Proterozoic time produced much of great interest to geologists, and was of tremendous economic import to the people of Canada and the United States. Most of the iron deposits of the Lake Superior district, the Michigan copper deposits, the enormously important Sudbury nickel-copper-platinum deposits, the spectacular silver deposits of the Cobalt district, and all of the important uranium ores in the Shield area are considered to have formed during this period in geological time.
Proterozoic rock groups include those Precambrian rocks which are least deformed and metamorphosed. Because of their important economic deposits, they have been examined in great detail in certain localities. The results of such examination, and of others which were for reconnaissance only, are summarized in this volume of the Royal Society of Canada. Suggestions are made for revision of previous interpretations of Precambrian history, and the terminology which grew out of them. Three papers deal with problems arising from the current use of the term Proterozoic, and with possible changes in its use to bring it more into accord with the facts.

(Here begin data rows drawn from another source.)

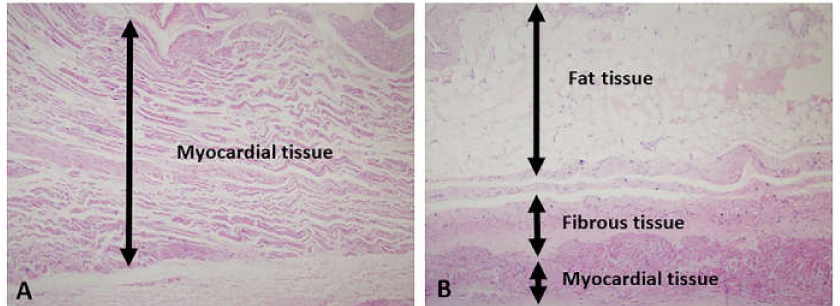
Figure 1. Hematoxylin and eosin staining of the left atrial tissue (( A ) adipose tissue component <10%; ( B ) adipose tissue component ≥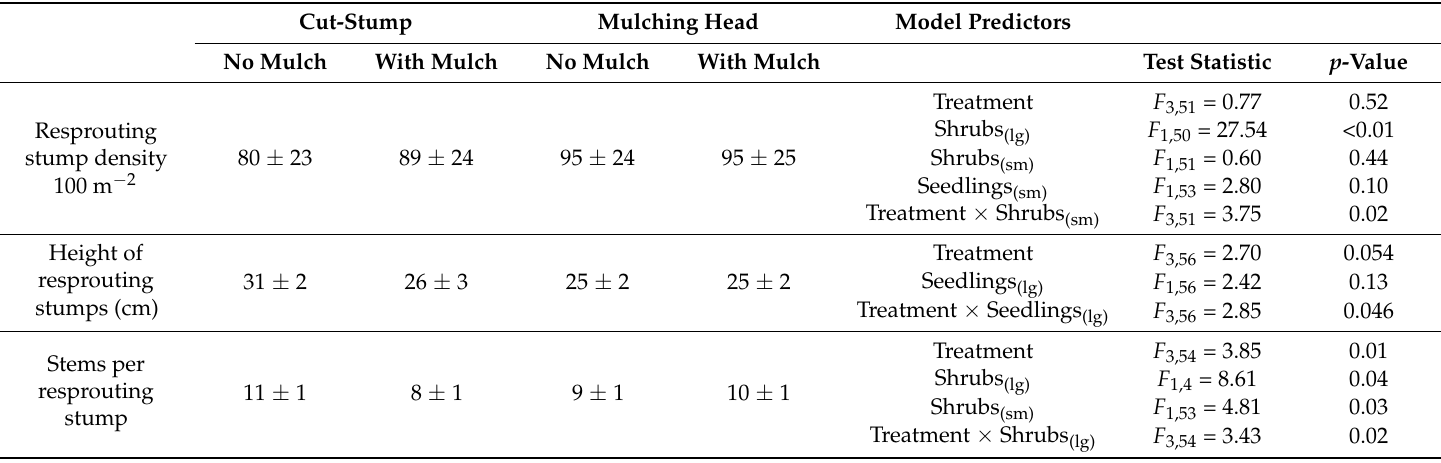
Table 2. Honeysuckle resprouting responses to cut-stump and forestry mulching head removal treatments. Models were selected using Akaike’s Information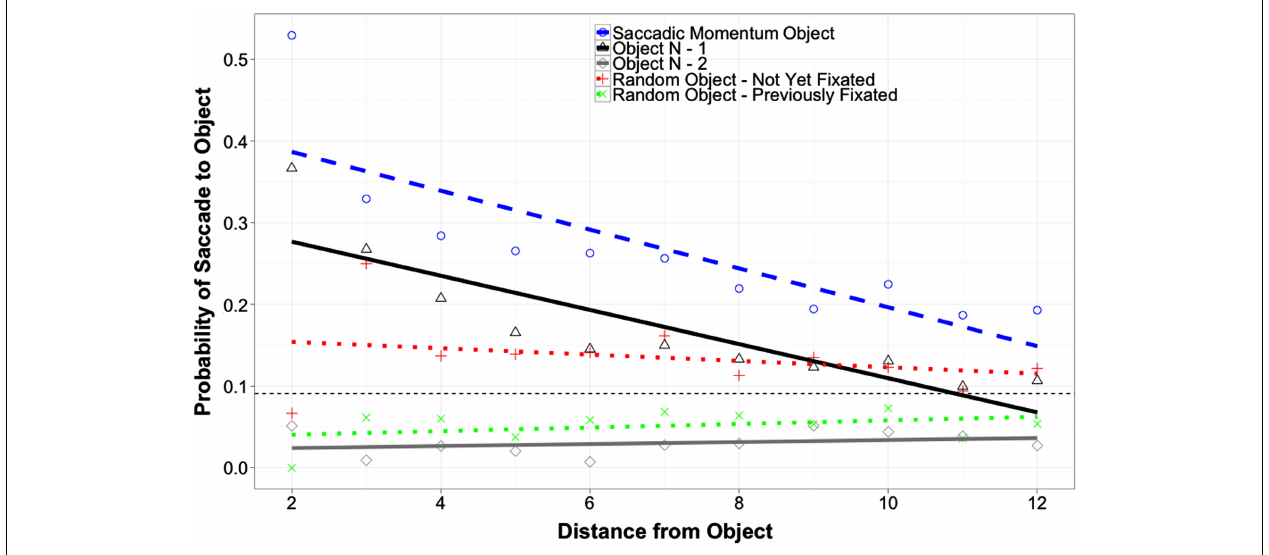
FIGURE 4 | Probability of saccade to an object as a function of object and of distance from that object (in degrees of visual angle). The small horizontal dashed line represents the random chance probability of a saccade from the currently fixated object to any of the other objects in the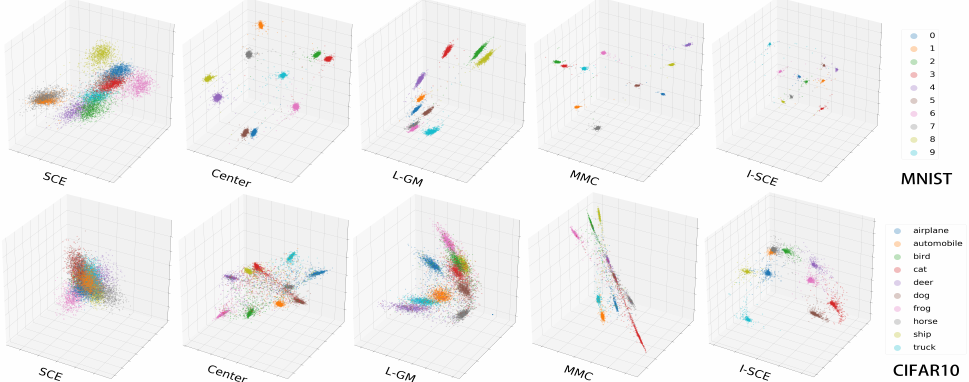
Figure 9. Illustration of three-dimensional feature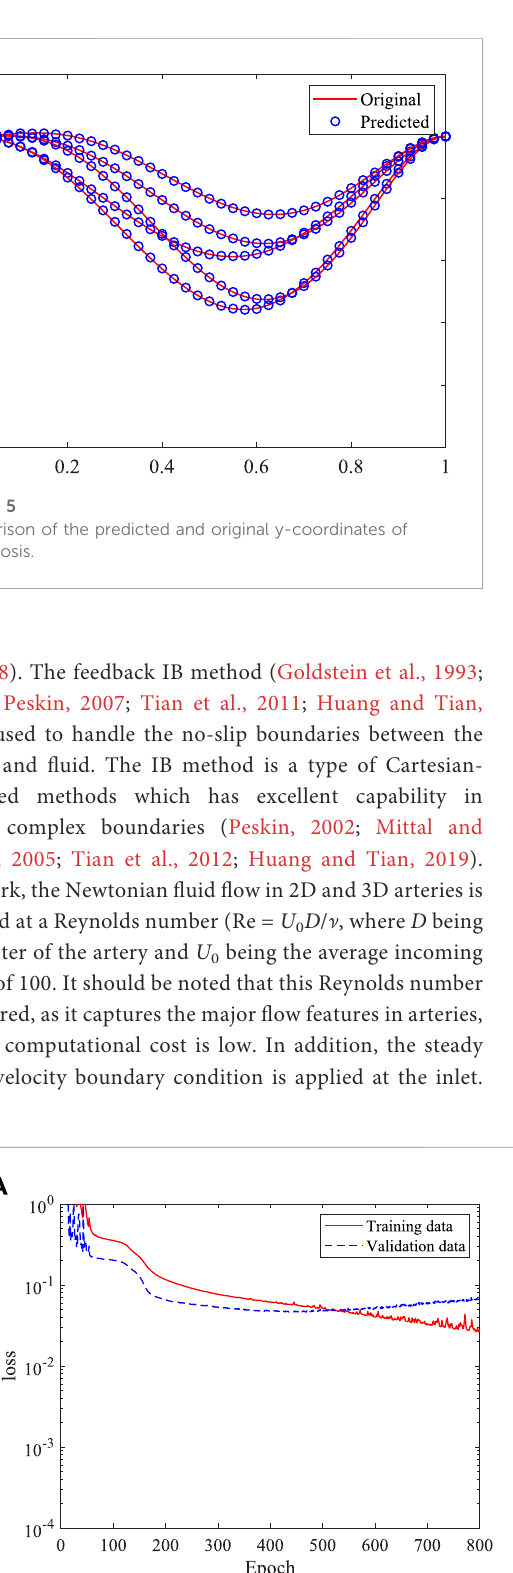
FIGURE 6 Time histories of loss of the DNN in a 2D channel with a stenosis: (A) polynomial factors, and (B) CNN-extracted characteristic parameters.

Contributors to this volume are: E.M. Abraham, Robert Bergeron, R.G. Blackadar, I.C. Brown, G.H. Charleswood, J.F. Davies, K.E. Eade, W.F. Fahrig, R.M. Farquhar, James E. Gill, H.C. Gunning, J.M. Harrison, D.F. Hewitt, W.W. Moorhouse, J.E. Reesor, S.M. Roscoe, R.D. Russell, James E. Thomson, Robert Thomson, L.J. Weeks, Alice E. Wilson, J.T. Wilson, G.M. Wright.
About the author
James E. Gill (1901-1980) was a scientist, teacher, explorer and mine developer. Along with William R. James, Sr. he discovered the high-grade iron ore deposits of Quebec and Labrador. He is remembered for his important contributions in the fields of stratigraphy and Pleistocene geology.